Coverage Angle Calculator

Calculate speaker coverage width from distance and dispersion angle. Free PA coverage angle calculator for live sound, installations, and speaker planning.

How this calculator works

The Coverage Angle Calculator estimates how wide one speaker or a simple horizontal speaker group spreads at a given throw distance and what on-axis level you might expect from sensitivity and amplifier power. It is aimed at live sound engineers, installers, and system designers who need quick coverage width and SPL checks before splaying cabinets or choosing horn patterns.

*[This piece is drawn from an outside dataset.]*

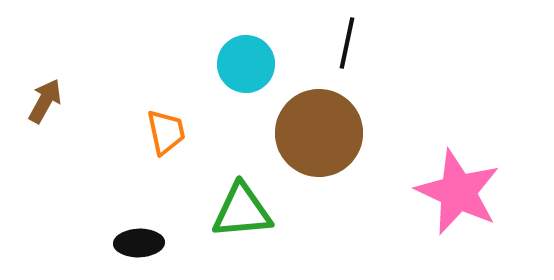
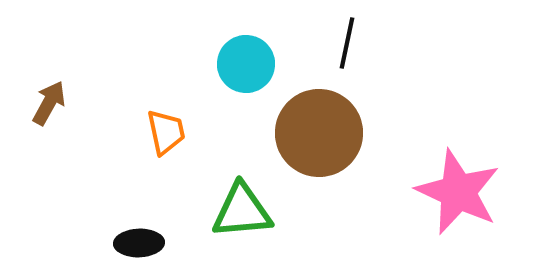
brown arrow: moved 4 px right, 2 px down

Coverage width uses the included angle between the -6 dB points. On-axis SPL applies the inverse-distance relationship from sensitivity at 1 W / 1 m. Real venues add reflections, absorption, and pattern irregularity, so treat results as planning estimates—not measured prediction.

Formula used

Coverage width: width = 2 × distance × tan(angle / 2)

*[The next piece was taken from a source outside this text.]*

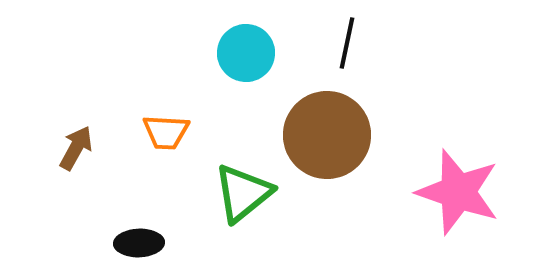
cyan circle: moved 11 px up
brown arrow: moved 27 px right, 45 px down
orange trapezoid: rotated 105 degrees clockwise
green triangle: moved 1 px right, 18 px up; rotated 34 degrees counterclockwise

Multi-speaker fan angle: total angle = speaker angle + (speaker count − 1) × speaker angle × (1 − overlap fraction)

On-axis SPL (estimate): SPL ≈ sensitivity + 10×log₁₀(power) − 20×log₁₀(distance)

Example calculation

With a 90° horizontal coverage angle, two speakers, 15% overlap, 20 m throw, 98 dB sensitivity, and 500 W per speaker: adjacent axes are 76.5° apart, the total fan angle is 166.5°, and each speaker covers about 40 m at that distance. On-axis SPL for one cabinet is about 99 dB before air losses and array interaction.

Key terms

  • Coverage angle — included angle between -6 dB points off the acoustic axis.
  • Overlap — how much of one speaker's nominal coverage angle is shared with the adjacent speaker.
  • Throw distance — horizontal distance from the source to the audience plane.
  • Sensitivity — SPL at 1 W into 1 m on axis, in dB.
  • Splay / overlap — aiming adjacent cabinets so coverage overlaps roughly 10–20% for even level.

Frequently asked questions

  • What is speaker coverage angle? The included angle between the -6 dB points off axis; it describes how wide the main beam spreads at a reference level.
  • How do you calculate coverage width from angle and distance? Use width = 2 × distance × tan(half-angle). Enter the full included angle; the calculator uses half of it internally.
  • Is horizontal coverage the same as vertical coverage? No. Many PA boxes have different horizontal and vertical patterns; this tool uses one angle you enter—match it to the plane you are planning.
  • Why does real-world speaker coverage differ from the calculation? Horn ripple, cabinet interaction, air absorption, and room reflections change level and width. Measure on site when alignment is critical.